-- Text shown --
Board of Directors
The Belfast Community Co-op’s board of directors are Co-op owners directly elected by Co-op owners. The Co-op’s ownership has a legal responsibility to ensure our well-being, and the Board represents and acts for the Co-op’s owners, whose votes imply trust that the Board is representing their interests.
- To keep the Co-op accountable to cooperative principles
- To ensure that we are adhering to the bylaws
- To help us remain a sustainable business by ensuring sound management
To fulfill these responsibilities, the Board focuses on five areas:
- Hiring, supervising, and evaluating the Co-op’s General Manager
- Planning for the Co-op’s future and approving management’s plans
- Approving capital and operating budgets
- Recruiting new members to ensure a qualified and inclusive board
- Making decisions about Policy Governance and other related matters
The Board Does NOT:
- Make operating decisions for the store
- Choose products
- Supervise staff other than the GM
Board members are elected to one to three year terms and approximately one-third of the Board is up for election each year during a period that includes the Annual Meeting.
The Board meets at least monthly, generally on the fourth Wednesday from 6:00-8:30 PM. Meetings are open to Co-op owners, with specific time reserved for owner comments. Additional committee meetings happen throughout the month.
Date of next meeting: February 22, 2023
Board meetings are held via Zoom teleconference. If you would like to attend, register by clicking here.
Board meeting agendas are posted on the Co-op bulletin board and website one week prior to each scheduled meeting. Approved minutes of Board meetings are available on the website the week following the subsequent monthly meeting. Special meetings may be called as necessary by the Board, or by petition submitted by at least 10% of Co-op owners.
Organization and communication are the key elements of Sasha’s professional experience in scientific research, teaching, editing and writing. She thinks that collaboration nearly always produces better results and, as someone passionate about good, has worked as a baker, caterer, farmer and volunteer. Sasha believes that food-–as sustenance, as environmental stewardship, as an expression of love–and community are two critical components to a good life.

-- Dataset records --
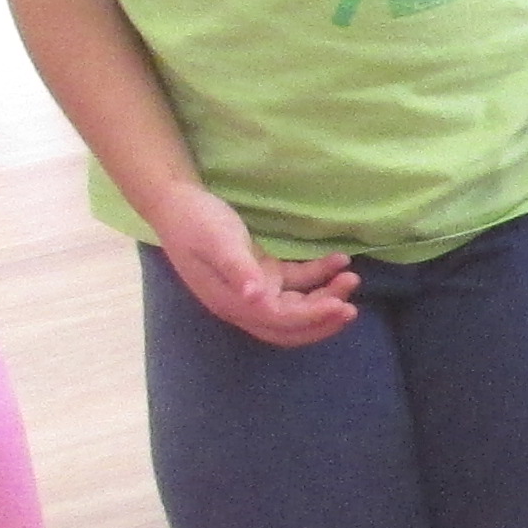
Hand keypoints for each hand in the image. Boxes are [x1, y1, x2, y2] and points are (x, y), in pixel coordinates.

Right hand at [146, 190, 358, 347]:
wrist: (176, 202)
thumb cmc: (194, 221)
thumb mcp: (217, 242)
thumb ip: (238, 270)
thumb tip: (256, 299)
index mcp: (232, 303)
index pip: (280, 321)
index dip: (312, 318)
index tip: (341, 306)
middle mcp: (244, 303)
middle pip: (291, 325)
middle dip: (323, 318)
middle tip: (351, 305)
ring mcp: (254, 289)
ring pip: (297, 304)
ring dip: (325, 295)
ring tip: (351, 277)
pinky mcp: (261, 272)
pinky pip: (295, 282)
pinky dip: (317, 275)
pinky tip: (338, 260)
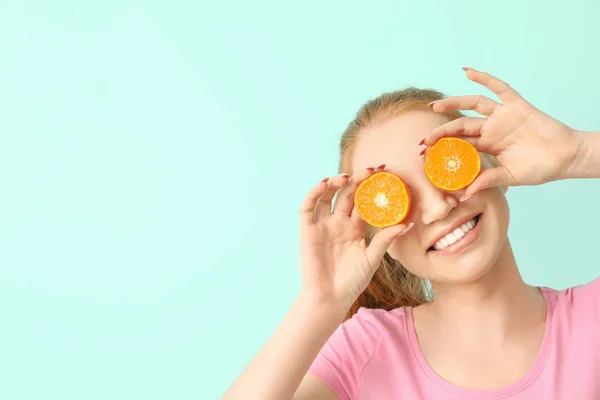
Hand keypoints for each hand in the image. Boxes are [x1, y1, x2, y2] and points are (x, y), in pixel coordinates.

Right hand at [298, 165, 412, 310]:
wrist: (330, 298)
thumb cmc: (352, 282)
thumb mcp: (372, 258)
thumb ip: (385, 239)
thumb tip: (407, 223)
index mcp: (355, 228)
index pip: (363, 202)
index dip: (371, 188)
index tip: (385, 174)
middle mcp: (339, 223)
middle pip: (346, 195)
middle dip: (356, 181)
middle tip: (370, 170)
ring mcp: (323, 226)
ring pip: (326, 197)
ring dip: (334, 183)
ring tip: (346, 177)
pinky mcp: (307, 231)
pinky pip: (308, 208)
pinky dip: (314, 193)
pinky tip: (324, 184)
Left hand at [422, 67, 581, 196]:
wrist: (566, 158)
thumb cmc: (540, 168)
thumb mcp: (510, 177)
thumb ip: (488, 181)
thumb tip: (466, 194)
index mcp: (488, 147)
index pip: (459, 145)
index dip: (441, 147)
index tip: (422, 152)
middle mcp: (491, 130)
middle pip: (460, 127)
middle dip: (440, 132)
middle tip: (422, 139)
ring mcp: (503, 117)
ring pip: (473, 105)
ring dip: (454, 103)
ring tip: (434, 105)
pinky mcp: (516, 106)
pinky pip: (499, 88)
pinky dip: (484, 79)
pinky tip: (467, 71)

-- Task details --
Carry on the Belfast Community Co-op board text, picking up right after its last sentence. The records stand apart from the Belfast Community Co-op board text.

-- Reply --
Ernie previously served as Board Treasurer and Chair of the Finance Committee, involved in adoption of policy changes that strengthened the Co-op’s financial foundation. He has long believed in the importance of the cooperative business model as an alternative to corporate commerce. His experience has confirmed that being an active, committed, contributing member of the Board is perhaps the most important community service he can undertake.
Susan has experience volunteering for local nonprofits as well as managing international and regional environmental programs. She finds the most gratifying piece to be collaboration, often with those of differing voices, and group facilitation. She carries with her a love for nature, her family and friends, a deep appreciation and respect for this community, and a passion for protecting the Earth.
I am inspired by collaborative community cultures with visions of improving our present and our future. My educational background focused on climate change research, providing a strong basis in understanding the challenges that our food system faces. Further, as a member of a community that was severely impacted by a climate change fueled natural disaster (2018 Woolsey Fire in CA), the threats posed by climate change do not feel distant or in the future, but present and current. I see health, for individuals and communities, as rooted in our food systems. And the only way to build resilience for our future is to build communities founded on kindness in principle and practice, with support to be healthy by having easy and affordable access to foods that fuel health. When I first came to mid-Coast Maine in 2019, I knew I was on a journey of discovery. It wasn’t until I entered the Belfast Community Co-op that I knew I was on a journey to my new home and community. The Co-op immediately felt like a place that embodies its values in practice, and has been a cornerstone in each visit to the region over the three years it took to make my transition from California to Maine a reality. The Co-op is the first place I visit with family and friends that come, to stock up on the foods that will fuel the foundation of health for our shared time. It would be an honor to support the mission of the Co-op as I build roots in a community I intend to call home for decades to come.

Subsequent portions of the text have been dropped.